Stored data entries:
━━━━

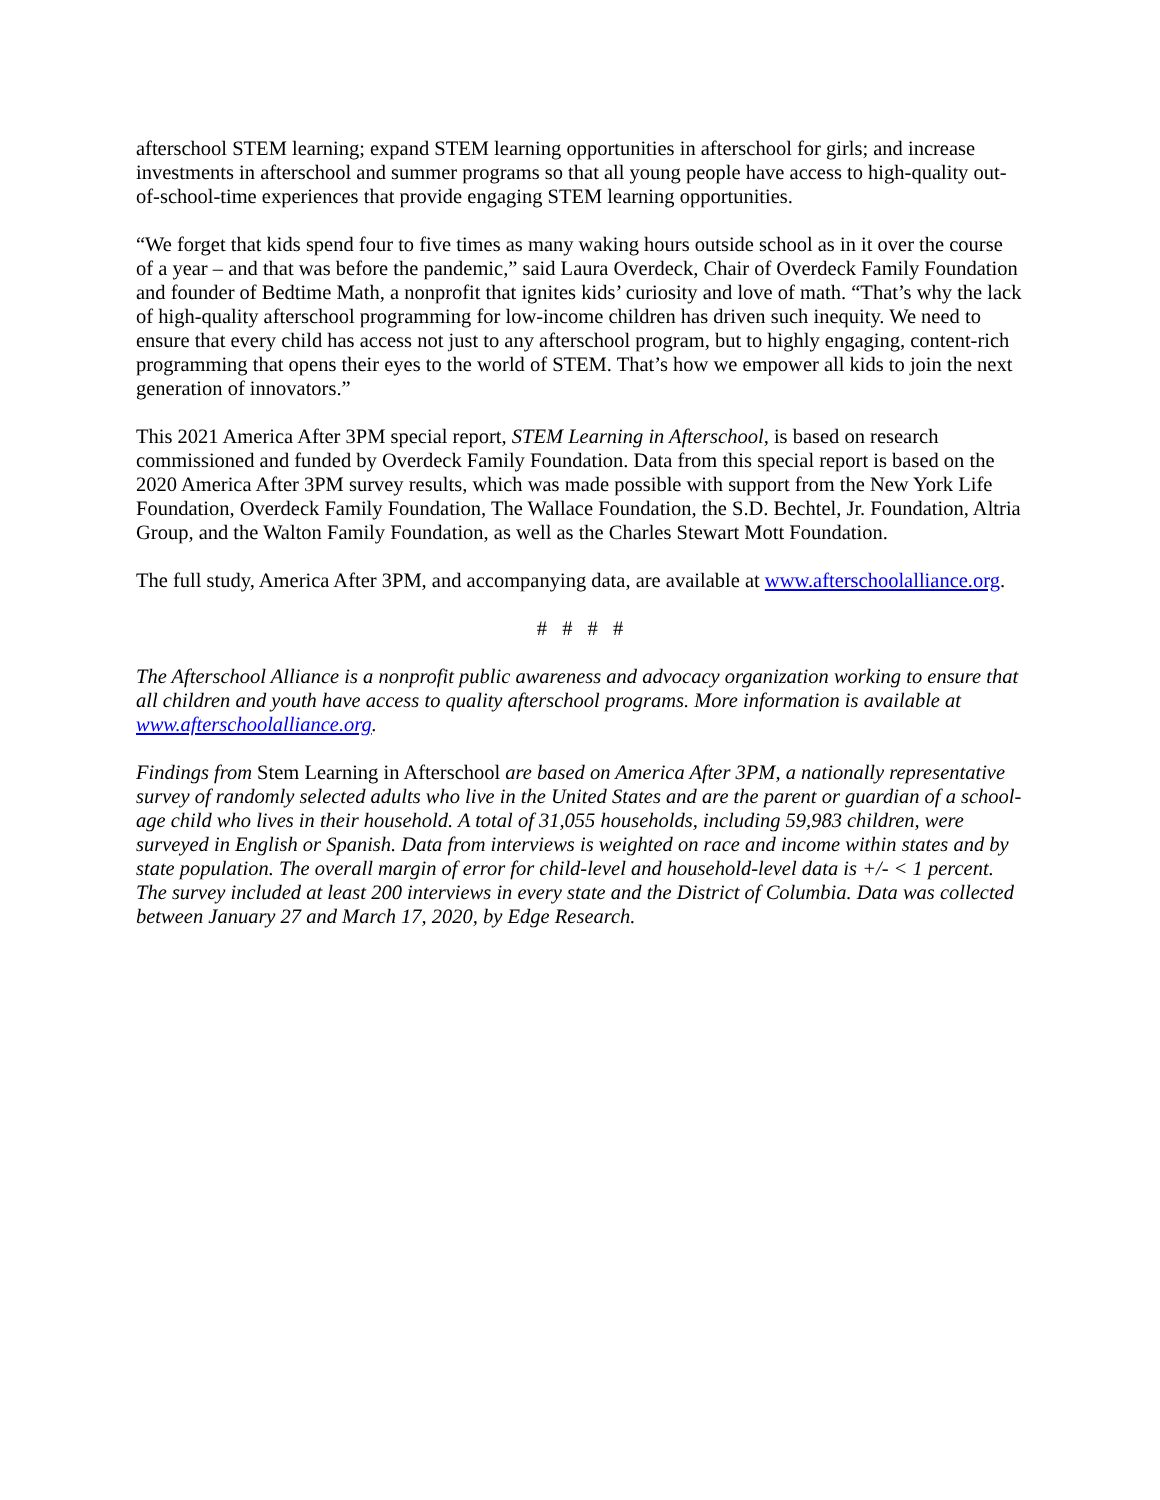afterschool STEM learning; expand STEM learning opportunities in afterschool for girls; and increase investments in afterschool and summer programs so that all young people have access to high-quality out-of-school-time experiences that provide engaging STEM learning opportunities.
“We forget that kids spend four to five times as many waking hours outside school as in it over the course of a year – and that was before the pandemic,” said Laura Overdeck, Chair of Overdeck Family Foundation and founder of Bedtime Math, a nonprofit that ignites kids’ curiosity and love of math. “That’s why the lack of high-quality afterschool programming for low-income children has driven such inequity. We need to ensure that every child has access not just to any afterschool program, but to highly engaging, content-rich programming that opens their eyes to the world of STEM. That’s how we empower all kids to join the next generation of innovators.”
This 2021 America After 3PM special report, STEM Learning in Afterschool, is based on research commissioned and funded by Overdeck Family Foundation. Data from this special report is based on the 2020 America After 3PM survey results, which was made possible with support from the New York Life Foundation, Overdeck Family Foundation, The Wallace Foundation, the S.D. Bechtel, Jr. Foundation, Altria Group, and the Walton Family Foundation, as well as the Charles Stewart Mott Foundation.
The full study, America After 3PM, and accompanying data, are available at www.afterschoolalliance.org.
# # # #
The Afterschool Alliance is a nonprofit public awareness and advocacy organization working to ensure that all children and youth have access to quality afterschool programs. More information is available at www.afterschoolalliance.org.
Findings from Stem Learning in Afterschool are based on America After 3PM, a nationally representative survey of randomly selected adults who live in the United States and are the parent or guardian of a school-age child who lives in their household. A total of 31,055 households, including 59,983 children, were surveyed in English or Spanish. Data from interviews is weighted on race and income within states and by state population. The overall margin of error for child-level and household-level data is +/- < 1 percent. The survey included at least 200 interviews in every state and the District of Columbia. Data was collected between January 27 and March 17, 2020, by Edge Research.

━━━━

§ **Prompt**: Going through the lines above one by one, tally those with the word "available" and give only the total.

§ **Result for this task**: 2